[Data for processing — start]
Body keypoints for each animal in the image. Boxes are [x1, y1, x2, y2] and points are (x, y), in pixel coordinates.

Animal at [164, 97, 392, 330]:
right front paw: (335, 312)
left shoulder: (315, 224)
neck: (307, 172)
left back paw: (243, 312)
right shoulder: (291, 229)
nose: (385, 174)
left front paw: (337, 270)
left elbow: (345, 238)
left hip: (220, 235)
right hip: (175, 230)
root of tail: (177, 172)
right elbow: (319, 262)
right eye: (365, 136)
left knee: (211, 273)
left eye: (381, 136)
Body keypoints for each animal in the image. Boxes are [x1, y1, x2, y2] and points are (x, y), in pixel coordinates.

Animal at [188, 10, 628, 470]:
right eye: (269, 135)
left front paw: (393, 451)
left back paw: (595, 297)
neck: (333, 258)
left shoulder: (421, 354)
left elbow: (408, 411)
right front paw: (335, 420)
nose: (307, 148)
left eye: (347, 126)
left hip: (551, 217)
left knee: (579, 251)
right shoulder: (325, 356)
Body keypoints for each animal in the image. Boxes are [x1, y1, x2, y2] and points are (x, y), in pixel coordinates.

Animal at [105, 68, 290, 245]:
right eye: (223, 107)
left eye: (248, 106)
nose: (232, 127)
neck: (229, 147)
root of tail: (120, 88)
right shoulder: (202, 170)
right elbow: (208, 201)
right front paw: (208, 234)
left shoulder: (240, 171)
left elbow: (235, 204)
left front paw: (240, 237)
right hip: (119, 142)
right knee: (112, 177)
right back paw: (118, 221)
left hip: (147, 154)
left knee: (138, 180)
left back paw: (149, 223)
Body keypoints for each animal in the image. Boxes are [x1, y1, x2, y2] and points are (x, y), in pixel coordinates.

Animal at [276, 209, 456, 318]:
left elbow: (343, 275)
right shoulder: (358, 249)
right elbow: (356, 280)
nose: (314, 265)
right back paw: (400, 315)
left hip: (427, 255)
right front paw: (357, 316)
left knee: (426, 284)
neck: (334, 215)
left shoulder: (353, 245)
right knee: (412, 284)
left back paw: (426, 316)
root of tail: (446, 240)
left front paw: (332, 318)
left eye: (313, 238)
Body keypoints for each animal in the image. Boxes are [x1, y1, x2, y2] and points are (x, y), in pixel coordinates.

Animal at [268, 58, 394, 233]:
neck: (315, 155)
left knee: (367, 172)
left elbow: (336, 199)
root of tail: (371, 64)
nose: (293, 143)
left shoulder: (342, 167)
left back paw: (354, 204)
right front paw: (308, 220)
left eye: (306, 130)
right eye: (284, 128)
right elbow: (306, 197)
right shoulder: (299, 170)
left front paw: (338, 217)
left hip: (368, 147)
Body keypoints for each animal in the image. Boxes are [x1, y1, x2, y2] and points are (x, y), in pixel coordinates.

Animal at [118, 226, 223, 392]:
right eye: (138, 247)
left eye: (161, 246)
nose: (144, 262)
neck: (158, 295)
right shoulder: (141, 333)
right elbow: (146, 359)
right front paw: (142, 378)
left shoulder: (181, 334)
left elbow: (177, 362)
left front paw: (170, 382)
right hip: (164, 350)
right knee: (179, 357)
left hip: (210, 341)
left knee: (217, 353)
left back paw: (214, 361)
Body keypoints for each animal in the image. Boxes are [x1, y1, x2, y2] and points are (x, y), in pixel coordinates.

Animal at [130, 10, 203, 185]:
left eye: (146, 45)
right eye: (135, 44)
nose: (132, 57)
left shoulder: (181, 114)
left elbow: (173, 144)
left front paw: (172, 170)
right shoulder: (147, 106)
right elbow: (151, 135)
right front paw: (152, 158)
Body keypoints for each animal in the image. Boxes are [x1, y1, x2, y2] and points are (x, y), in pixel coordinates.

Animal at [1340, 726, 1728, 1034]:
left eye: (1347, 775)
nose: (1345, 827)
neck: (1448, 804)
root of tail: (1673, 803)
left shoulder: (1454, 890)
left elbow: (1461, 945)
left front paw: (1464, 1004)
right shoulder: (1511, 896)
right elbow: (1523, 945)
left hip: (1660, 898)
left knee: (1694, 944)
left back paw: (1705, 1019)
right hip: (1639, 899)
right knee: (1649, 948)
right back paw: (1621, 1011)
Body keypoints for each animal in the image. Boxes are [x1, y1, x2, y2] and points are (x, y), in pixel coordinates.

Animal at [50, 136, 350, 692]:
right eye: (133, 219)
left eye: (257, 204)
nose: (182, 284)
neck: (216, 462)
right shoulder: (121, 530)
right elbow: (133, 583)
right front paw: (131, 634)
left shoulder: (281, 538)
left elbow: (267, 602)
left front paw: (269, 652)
[Data for processing — finish]
§ Task to carry out
Would you please copy all lines in the data that contain the word "nose"?

§ Solution
nose: (385, 174)
nose: (307, 148)
nose: (232, 127)
nose: (314, 265)
nose: (293, 143)
nose: (144, 262)
nose: (132, 57)
nose: (1345, 827)
nose: (182, 284)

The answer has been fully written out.